The basis for the affair lies in the marriage not with her.  

You'll relive those feelings all over again like the day you found out.  

Your anger will be directed at her whether you want it to or not. 

Then you'll compare yourself to her completely picking yourself apart.  

You may try to convince yourself it was her fault depending how convincing she is.  

It will bring up a whole new set of questions... etc. Remember an affair is about lies and deceit. 

Typically your confrontation will not be wanted and it will never turn out the way you had anticipated. Confronting her would be self gratification and it doesn't change anything.  

Love yourself enough to put yourself through that again. 

It is only my opinion. 

I'll pray for you  

  

I meant to say love yourself enough not to put yourself through that again. 

 
November 8, 2005, 4:41 pm CST

Been there, too, but not done yet

 My wife has had two affairs, both more than three years ago. After I found  out I wanted a divorce and went as far as retaining an attorney, but coincidentally it was the very week that the Dr. Phil show first aired. My wife reassured me she would do whatever it took to save our marriage, and to our credit we have done the work outlined in Relationship Rescue.
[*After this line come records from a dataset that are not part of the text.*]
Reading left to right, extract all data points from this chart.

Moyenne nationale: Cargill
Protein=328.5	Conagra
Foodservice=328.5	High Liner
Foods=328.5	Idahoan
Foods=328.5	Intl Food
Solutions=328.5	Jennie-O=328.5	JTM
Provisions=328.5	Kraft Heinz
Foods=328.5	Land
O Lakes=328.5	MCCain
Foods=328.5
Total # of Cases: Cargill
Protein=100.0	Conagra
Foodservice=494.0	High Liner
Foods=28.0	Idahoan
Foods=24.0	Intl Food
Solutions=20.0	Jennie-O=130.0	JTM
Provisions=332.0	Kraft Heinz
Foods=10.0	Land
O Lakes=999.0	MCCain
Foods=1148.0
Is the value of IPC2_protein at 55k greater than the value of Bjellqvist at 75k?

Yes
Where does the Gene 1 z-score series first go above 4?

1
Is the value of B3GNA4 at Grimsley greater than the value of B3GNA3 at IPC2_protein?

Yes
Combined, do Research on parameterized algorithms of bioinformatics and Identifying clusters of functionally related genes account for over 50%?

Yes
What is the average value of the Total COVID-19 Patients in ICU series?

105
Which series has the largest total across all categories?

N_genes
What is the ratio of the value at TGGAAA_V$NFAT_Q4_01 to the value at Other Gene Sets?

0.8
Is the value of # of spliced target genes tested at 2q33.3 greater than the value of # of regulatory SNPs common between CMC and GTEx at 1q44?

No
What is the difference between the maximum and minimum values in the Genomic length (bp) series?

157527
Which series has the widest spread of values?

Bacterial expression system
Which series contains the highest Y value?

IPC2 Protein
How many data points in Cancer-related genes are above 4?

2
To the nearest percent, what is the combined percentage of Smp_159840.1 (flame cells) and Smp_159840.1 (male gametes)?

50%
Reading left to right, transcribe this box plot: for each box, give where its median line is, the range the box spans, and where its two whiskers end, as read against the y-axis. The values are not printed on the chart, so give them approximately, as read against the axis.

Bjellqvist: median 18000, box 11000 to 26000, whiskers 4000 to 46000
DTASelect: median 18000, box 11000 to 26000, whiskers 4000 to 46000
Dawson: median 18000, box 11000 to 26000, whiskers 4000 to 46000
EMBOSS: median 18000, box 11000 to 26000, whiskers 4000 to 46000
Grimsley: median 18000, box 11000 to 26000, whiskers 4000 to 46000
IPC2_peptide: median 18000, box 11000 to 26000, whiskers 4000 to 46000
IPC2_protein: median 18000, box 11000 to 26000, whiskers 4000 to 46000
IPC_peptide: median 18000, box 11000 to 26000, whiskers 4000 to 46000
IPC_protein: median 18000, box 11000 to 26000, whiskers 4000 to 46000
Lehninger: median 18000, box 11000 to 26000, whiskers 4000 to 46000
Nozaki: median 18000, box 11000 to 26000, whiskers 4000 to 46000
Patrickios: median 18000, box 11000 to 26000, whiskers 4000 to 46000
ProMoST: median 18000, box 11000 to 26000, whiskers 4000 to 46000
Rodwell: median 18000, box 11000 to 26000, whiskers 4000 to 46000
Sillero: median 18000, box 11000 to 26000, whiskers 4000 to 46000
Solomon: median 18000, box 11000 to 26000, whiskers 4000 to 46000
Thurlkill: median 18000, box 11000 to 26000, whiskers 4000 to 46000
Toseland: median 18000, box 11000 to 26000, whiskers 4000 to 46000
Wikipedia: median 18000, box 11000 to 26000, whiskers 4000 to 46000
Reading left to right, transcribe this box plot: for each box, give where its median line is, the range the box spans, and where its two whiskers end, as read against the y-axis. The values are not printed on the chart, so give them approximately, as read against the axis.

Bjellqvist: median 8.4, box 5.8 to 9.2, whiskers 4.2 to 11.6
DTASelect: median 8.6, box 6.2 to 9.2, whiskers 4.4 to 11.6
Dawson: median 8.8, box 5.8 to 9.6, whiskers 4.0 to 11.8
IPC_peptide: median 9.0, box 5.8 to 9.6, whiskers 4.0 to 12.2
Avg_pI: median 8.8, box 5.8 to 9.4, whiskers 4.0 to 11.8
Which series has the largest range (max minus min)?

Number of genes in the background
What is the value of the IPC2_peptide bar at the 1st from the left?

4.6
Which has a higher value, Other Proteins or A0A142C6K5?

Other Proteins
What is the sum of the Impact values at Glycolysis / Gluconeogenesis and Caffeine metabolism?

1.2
BUT, I am having problems truly trusting her, even now after three years, because one of the affairs was with a woman. I won't go into the details here, but my wife HAS done everything she can to save our marriage, to be fully accountable for everything she does, to be an open book. The girl "friend" is long gone, the job with the male coworker she had the affair with is long gone, our communication has improved immensely, our desire to heal our issues feels sincere. We have done the work, but I don't know if I will ever be able to trust her on a deep, spiritual level. The fear that it could happen again, and that it could be with a man or woman, haunts me. I have good days and bad. I know I can't predict the future, but I wish I could look forward with a little more trust.